PDF(Pubmed)
Abstract:
The complexity of systemic lupus erythematosus (SLE) arises from intricate genetic and environmental interactions, with STING playing a pivotal role. This study aims to comprehend the function of STING using the pristane-induced lupus (PIL) model in Sting missense mutant mice (Goldenticket or StingGt), which contrasts with previous research using Sting knockout mice. Investigating two-month-old StingGt mice over six months post-PIL induction, we observed a profound reduction in autoimmune markers, including antinuclear and anti-dsDNA antibodies, germinal center B cells, and plasma cells, compared to their wild-type counterparts. A pivotal finding was the marked decrease in IL-17-producing T cells. Notably, the severity of lupus nephritis and pulmonary hemorrhages was significantly diminished in StingGt mice.
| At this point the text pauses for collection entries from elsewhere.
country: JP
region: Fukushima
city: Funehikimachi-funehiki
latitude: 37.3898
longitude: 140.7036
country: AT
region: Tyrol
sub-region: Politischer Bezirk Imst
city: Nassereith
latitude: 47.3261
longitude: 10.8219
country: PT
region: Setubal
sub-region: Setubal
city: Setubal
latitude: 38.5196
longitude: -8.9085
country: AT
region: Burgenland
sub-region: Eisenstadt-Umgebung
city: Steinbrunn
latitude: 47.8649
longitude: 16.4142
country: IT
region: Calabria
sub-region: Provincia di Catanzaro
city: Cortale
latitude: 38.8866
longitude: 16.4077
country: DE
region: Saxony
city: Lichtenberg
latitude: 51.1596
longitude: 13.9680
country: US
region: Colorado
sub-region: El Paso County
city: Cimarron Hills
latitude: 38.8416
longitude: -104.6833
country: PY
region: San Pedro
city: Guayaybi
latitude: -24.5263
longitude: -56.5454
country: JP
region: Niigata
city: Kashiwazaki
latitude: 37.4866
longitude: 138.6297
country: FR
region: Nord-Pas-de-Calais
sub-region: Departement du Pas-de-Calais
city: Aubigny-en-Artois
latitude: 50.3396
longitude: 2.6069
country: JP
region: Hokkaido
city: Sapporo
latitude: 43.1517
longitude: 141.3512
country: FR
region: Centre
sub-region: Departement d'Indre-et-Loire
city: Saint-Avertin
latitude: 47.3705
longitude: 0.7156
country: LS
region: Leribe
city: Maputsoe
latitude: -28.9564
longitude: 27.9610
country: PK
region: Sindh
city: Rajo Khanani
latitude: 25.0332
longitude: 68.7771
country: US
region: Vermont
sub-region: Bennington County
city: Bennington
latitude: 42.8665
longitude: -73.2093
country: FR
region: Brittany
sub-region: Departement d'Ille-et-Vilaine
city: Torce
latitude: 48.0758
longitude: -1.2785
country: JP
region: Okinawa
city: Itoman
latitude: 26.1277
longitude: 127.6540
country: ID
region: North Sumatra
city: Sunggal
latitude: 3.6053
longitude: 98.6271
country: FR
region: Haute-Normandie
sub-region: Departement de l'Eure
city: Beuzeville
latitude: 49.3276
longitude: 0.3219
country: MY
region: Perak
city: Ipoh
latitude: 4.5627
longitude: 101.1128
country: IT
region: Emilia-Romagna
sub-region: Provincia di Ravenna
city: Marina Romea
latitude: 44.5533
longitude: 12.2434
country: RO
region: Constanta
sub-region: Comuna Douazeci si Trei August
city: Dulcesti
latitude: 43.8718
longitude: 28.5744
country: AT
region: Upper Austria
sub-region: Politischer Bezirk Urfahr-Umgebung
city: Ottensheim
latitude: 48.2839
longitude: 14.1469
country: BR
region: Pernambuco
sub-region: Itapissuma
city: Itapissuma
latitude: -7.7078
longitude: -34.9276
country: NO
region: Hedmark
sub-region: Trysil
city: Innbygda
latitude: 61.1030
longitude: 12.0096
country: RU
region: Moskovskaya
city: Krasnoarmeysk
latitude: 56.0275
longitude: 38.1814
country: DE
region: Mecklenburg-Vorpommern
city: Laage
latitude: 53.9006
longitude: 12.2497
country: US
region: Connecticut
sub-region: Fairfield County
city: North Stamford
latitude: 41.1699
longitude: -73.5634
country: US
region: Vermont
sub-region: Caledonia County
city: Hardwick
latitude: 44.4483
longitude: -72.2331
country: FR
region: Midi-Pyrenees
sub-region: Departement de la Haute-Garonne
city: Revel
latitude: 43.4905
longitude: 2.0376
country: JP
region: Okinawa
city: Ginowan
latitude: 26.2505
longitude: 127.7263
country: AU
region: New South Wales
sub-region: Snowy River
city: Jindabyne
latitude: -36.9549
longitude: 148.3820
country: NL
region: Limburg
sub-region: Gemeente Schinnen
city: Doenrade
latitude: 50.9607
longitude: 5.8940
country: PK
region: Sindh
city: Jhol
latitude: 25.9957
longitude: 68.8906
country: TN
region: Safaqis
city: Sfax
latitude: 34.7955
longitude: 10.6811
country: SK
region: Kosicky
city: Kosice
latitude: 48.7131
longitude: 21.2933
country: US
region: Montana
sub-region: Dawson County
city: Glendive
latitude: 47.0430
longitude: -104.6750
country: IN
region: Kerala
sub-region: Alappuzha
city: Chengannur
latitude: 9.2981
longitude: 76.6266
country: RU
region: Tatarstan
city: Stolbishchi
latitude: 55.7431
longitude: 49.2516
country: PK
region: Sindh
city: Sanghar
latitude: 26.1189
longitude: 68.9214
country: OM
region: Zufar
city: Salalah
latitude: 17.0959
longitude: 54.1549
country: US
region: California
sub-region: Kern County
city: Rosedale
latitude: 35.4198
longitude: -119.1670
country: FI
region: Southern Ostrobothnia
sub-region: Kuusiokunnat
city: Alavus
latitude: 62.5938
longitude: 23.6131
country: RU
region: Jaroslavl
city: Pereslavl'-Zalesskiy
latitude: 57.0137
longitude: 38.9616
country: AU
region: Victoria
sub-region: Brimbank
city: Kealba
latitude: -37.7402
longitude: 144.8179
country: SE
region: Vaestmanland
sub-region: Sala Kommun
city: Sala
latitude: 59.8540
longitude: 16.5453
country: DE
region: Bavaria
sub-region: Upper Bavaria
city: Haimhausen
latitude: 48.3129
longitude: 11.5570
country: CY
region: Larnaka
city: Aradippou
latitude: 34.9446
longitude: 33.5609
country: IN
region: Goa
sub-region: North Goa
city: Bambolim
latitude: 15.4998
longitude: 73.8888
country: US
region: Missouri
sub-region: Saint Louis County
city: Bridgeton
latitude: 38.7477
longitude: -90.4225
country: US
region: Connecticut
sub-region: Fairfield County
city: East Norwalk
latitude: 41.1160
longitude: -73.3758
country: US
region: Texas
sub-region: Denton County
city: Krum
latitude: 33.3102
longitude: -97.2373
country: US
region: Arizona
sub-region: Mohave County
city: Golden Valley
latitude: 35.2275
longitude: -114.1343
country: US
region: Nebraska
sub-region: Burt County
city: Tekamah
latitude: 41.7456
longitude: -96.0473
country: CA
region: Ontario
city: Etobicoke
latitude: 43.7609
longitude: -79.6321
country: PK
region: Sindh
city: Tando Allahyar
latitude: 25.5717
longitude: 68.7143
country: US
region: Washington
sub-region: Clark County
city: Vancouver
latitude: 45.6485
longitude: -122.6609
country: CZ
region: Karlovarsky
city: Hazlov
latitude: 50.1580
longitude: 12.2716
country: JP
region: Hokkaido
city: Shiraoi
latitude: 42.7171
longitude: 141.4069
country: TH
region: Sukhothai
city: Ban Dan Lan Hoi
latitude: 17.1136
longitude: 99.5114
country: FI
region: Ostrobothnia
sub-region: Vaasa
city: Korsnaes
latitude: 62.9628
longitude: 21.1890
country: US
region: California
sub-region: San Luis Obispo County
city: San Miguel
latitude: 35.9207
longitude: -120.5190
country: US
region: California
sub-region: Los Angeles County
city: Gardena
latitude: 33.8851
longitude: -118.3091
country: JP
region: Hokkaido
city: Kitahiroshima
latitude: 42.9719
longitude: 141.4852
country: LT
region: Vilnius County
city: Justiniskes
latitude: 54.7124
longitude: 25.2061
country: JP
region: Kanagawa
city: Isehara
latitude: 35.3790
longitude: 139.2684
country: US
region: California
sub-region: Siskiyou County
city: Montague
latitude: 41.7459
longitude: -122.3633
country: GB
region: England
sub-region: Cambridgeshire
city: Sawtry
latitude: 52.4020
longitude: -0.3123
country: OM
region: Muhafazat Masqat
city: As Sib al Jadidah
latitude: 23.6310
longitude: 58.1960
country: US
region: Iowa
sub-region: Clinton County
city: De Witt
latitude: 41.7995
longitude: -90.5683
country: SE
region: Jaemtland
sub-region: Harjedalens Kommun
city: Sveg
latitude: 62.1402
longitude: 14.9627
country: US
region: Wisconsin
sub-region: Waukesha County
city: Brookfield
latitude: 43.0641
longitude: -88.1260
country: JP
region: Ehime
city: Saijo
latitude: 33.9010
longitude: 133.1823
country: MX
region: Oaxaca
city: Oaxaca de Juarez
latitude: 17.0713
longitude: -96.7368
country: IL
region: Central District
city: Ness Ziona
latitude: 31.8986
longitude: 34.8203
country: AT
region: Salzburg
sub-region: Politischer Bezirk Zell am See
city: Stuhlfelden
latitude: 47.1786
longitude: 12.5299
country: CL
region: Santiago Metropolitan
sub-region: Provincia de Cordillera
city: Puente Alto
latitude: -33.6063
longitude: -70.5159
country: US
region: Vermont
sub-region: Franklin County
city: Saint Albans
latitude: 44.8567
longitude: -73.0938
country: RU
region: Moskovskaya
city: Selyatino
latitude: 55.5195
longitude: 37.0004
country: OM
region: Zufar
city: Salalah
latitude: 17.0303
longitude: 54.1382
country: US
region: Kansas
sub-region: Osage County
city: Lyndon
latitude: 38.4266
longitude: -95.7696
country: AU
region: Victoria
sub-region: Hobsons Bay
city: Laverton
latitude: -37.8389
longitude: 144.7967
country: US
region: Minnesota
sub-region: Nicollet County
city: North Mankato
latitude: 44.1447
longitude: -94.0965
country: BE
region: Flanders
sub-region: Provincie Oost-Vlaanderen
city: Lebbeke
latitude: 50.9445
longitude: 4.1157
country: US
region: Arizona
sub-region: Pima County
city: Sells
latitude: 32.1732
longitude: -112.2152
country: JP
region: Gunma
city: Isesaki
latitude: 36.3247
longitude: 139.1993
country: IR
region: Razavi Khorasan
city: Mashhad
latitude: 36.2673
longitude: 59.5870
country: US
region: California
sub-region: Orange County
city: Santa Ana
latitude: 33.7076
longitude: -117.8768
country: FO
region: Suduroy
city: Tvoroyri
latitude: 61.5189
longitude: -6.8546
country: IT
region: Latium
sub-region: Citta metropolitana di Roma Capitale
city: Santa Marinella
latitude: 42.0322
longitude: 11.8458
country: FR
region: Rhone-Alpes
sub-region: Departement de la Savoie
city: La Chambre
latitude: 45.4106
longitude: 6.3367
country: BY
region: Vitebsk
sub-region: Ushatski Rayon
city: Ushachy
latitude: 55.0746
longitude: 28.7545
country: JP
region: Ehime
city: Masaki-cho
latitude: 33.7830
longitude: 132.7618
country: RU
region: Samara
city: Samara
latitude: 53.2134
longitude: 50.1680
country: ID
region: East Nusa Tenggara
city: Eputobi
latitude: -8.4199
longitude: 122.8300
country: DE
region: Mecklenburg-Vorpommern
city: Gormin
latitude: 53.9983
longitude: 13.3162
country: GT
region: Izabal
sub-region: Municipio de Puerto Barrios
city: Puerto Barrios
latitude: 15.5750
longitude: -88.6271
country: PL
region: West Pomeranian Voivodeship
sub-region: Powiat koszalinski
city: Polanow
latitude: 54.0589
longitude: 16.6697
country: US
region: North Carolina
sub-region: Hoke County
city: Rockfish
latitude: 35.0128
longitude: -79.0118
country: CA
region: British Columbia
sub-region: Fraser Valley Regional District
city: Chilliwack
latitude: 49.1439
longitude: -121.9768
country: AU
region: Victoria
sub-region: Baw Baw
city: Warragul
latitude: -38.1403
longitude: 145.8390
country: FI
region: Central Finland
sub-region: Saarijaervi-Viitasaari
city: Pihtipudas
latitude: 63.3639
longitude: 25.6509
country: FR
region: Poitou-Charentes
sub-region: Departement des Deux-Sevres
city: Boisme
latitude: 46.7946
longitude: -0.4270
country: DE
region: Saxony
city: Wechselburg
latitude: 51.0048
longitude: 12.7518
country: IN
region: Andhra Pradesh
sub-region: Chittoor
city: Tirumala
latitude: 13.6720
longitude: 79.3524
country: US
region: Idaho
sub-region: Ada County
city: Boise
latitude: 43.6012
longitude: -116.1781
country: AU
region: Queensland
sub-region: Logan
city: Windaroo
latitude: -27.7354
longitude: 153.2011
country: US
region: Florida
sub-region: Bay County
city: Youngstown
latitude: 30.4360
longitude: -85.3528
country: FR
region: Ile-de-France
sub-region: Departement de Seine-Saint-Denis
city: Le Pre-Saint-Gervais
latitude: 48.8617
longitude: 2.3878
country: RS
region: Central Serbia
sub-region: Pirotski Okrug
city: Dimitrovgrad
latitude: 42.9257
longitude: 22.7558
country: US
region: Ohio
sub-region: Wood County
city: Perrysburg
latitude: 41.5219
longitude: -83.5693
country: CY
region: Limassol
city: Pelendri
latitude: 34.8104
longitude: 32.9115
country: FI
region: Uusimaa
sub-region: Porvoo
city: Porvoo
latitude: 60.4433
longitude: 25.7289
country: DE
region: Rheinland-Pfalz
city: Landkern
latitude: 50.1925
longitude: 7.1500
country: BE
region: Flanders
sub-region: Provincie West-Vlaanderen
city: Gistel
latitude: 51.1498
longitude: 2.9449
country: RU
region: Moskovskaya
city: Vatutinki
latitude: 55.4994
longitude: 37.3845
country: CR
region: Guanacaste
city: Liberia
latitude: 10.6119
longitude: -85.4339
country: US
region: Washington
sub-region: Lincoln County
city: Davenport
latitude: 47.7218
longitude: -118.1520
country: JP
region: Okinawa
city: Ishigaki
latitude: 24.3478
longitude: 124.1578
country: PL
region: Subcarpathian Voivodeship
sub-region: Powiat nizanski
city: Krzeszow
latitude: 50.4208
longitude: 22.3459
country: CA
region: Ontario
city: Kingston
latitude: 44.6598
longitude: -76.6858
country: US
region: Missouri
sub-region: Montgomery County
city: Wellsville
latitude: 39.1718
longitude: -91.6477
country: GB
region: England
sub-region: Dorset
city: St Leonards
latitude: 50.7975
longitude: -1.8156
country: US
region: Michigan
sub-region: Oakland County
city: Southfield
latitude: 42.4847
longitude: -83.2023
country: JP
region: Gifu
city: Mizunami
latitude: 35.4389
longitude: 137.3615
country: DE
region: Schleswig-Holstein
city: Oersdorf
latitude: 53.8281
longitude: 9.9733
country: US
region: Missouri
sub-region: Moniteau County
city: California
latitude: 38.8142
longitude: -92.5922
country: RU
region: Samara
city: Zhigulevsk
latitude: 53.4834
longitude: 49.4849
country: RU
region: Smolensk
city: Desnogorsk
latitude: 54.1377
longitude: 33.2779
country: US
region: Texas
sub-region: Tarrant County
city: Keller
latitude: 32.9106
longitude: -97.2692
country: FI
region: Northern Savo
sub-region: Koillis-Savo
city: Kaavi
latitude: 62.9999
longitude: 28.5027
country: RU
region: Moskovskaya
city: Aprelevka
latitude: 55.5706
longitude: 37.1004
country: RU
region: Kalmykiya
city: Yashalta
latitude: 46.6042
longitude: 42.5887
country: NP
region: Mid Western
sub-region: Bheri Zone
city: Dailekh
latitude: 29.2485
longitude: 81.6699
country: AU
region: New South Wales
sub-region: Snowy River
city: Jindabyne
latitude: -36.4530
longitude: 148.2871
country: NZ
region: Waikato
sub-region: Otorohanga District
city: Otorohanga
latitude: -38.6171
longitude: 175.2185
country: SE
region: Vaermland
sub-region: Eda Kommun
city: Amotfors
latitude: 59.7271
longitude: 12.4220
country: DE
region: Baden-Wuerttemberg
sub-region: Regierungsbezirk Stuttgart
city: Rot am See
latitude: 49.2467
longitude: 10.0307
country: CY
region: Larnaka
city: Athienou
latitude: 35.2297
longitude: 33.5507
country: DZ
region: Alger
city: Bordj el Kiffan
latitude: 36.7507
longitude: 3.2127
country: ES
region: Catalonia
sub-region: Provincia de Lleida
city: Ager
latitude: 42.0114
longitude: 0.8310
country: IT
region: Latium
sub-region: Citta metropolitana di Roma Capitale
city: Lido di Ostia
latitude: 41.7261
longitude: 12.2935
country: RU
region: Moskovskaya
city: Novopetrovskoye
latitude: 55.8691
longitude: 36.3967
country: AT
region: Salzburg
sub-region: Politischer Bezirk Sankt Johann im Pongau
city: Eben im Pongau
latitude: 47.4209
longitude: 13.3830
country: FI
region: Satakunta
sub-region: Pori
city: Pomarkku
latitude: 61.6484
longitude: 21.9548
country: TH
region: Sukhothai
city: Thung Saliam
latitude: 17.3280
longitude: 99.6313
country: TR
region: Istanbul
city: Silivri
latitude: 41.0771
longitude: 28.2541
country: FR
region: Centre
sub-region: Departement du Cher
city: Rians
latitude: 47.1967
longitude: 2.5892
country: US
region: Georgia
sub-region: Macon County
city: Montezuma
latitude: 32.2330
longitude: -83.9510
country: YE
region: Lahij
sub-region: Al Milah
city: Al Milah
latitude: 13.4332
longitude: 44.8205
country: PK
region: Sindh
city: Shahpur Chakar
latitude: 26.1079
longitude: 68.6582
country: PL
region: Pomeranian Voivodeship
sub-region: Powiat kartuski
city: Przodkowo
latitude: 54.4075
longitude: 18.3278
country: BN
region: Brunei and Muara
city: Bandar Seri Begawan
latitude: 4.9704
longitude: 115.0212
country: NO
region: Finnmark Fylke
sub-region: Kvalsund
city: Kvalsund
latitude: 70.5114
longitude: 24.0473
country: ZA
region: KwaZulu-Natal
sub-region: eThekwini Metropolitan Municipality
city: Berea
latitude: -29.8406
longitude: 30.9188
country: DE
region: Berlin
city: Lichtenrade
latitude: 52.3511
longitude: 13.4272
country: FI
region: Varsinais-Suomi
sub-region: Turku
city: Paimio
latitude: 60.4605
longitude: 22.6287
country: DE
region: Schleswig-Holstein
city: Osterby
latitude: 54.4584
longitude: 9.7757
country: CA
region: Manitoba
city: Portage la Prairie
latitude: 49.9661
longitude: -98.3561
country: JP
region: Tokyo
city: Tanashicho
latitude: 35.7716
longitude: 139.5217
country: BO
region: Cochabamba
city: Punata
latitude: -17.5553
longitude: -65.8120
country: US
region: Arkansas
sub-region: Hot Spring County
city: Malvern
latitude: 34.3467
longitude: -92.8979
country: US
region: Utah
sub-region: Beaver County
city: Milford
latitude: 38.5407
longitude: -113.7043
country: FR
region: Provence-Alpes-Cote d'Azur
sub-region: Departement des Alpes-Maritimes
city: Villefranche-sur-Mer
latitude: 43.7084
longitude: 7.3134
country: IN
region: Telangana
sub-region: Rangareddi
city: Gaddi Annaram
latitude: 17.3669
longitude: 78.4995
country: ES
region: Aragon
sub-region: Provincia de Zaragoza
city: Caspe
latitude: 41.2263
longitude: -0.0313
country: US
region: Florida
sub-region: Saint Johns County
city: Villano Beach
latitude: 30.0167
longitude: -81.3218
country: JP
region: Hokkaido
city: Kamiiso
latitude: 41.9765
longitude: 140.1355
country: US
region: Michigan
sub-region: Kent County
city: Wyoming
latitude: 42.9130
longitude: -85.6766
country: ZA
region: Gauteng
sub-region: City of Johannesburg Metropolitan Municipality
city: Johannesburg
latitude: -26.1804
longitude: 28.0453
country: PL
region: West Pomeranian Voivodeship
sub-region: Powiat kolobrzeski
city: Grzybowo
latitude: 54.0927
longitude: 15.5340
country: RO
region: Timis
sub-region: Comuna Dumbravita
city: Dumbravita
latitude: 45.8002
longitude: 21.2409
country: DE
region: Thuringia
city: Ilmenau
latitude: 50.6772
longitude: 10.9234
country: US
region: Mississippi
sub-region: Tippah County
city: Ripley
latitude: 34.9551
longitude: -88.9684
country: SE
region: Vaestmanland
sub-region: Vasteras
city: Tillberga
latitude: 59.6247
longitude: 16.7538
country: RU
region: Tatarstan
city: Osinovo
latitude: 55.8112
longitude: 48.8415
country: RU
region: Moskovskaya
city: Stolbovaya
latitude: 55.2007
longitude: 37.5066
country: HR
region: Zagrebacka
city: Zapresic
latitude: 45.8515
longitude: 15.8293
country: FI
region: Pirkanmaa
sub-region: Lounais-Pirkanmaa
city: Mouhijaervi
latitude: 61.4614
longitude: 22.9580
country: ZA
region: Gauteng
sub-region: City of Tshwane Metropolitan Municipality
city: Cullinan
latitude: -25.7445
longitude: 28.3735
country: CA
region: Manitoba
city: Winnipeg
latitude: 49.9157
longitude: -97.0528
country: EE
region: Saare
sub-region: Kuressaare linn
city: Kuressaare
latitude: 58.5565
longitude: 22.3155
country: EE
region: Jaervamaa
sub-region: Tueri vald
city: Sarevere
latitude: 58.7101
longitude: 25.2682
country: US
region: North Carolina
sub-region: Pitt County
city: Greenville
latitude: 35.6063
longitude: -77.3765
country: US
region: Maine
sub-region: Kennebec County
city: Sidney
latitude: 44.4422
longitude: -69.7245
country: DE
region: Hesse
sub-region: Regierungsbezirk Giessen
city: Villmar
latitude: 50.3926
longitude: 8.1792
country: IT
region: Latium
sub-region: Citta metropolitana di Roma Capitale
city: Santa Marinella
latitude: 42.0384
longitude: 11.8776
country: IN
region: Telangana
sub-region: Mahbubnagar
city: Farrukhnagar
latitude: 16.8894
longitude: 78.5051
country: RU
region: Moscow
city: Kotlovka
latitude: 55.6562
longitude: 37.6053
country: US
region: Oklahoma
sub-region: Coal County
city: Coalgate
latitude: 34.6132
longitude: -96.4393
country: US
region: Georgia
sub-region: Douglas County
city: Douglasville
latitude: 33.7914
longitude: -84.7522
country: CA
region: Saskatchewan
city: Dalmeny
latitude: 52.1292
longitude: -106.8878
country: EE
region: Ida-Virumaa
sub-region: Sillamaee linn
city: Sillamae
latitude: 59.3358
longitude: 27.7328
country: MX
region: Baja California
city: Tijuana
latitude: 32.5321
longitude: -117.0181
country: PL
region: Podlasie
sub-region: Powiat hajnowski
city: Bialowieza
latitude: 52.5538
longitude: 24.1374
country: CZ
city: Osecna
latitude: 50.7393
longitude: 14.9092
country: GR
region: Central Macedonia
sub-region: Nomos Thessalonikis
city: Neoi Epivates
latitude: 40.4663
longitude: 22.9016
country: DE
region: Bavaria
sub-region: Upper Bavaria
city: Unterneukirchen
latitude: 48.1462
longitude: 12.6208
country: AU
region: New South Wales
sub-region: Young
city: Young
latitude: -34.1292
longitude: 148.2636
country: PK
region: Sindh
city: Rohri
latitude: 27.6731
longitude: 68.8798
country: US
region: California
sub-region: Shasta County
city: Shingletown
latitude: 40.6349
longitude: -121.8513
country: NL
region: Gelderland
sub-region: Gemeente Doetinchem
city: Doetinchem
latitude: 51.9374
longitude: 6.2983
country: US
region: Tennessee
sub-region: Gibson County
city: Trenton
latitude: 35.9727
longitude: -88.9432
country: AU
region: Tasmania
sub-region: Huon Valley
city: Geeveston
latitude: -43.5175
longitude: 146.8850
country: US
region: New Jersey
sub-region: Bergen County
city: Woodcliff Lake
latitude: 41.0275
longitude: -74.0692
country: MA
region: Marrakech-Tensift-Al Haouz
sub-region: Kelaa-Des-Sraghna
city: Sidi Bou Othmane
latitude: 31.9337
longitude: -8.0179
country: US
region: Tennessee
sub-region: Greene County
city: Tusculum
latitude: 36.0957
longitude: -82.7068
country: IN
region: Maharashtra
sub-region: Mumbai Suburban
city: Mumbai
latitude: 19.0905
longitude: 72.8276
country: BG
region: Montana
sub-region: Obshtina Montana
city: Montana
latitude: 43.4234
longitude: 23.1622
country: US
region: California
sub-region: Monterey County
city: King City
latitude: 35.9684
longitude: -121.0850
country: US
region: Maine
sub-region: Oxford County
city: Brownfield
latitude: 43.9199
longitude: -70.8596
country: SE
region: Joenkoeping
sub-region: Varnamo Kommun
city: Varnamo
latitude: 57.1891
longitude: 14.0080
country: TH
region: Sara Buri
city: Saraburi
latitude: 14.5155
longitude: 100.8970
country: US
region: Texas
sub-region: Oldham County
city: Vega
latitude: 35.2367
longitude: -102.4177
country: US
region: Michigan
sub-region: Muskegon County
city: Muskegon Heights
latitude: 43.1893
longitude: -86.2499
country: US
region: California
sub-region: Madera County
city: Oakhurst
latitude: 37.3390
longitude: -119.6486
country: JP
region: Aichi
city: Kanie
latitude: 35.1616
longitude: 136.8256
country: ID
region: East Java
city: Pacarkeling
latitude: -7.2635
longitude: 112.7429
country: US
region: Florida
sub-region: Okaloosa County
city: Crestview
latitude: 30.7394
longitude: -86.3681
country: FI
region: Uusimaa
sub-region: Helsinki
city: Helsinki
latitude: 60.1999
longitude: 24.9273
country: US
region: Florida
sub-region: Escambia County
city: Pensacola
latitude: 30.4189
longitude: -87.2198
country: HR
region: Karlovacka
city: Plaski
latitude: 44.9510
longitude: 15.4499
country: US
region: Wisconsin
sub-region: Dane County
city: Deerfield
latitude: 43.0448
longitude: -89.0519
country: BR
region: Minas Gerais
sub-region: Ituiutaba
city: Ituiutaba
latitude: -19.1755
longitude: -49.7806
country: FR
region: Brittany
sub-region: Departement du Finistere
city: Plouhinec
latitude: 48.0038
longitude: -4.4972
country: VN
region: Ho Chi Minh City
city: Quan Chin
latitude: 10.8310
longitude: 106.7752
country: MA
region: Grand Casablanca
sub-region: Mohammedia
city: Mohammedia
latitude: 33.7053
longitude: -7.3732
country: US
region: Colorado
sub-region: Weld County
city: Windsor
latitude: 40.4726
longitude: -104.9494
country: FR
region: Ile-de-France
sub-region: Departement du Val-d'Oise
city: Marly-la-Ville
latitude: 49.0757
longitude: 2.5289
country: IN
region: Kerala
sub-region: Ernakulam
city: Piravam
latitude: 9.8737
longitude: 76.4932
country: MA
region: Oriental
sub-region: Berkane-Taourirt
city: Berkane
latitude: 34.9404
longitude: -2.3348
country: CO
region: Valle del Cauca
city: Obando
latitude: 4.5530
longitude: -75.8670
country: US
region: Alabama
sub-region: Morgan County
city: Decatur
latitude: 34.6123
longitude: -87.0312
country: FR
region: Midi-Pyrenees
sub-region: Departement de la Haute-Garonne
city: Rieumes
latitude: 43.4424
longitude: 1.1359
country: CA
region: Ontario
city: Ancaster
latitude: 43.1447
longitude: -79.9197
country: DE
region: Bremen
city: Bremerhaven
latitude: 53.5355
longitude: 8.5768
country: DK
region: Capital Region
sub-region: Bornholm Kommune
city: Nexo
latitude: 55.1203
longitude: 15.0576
These findings demonstrate that different genetic approaches to interfere with STING signaling can lead to contrasting outcomes in SLE pathogenesis, which highlights the need for a nuanced understanding of the role of STING in drug development for SLE. In summary, the loss of Sting function in Goldenticket mutant mice rescued autoimmune phenotypes in PIL. This study reveals the critical nature of STING in SLE, suggesting that the method of STING modulation significantly influences disease phenotypes and should be a key consideration in developing targeted therapies.
摘要:
系统性红斑狼疮(SLE)的复杂性源于复杂的遗传和环境相互作用,STING发挥了关键作用。本研究旨在了解STING在Sting错义突变小鼠(Goldenticket或StingGt)中使用pristane诱导的狼疮(PIL)模型的功能,这与以前使用Sting基因敲除小鼠的研究形成对比。研究两个月大的StingGt小鼠在PIL诱导后六个月,我们观察到自身免疫标志物的大幅减少,包括抗核和抗dsDNA抗体,生发中心B细胞,和浆细胞,与它们的野生型对应物相比。一个关键的发现是产生IL-17的T细胞的显著减少。值得注意的是,在StingGt小鼠中,狼疮性肾炎和肺出血的严重程度显著降低.这些发现表明,干扰STING信号的不同遗传方法可以导致SLE发病机制的不同结果。这凸显了对STING在SLE药物开发中的作用有细微差别的理解。总之,Goldenticket突变小鼠Sting功能的丧失拯救了PIL中的自身免疫表型。这项研究揭示了STING在SLE中的批判性,提示STING调制方法显著影响疾病表型,应成为开发靶向治疗的关键考虑因素.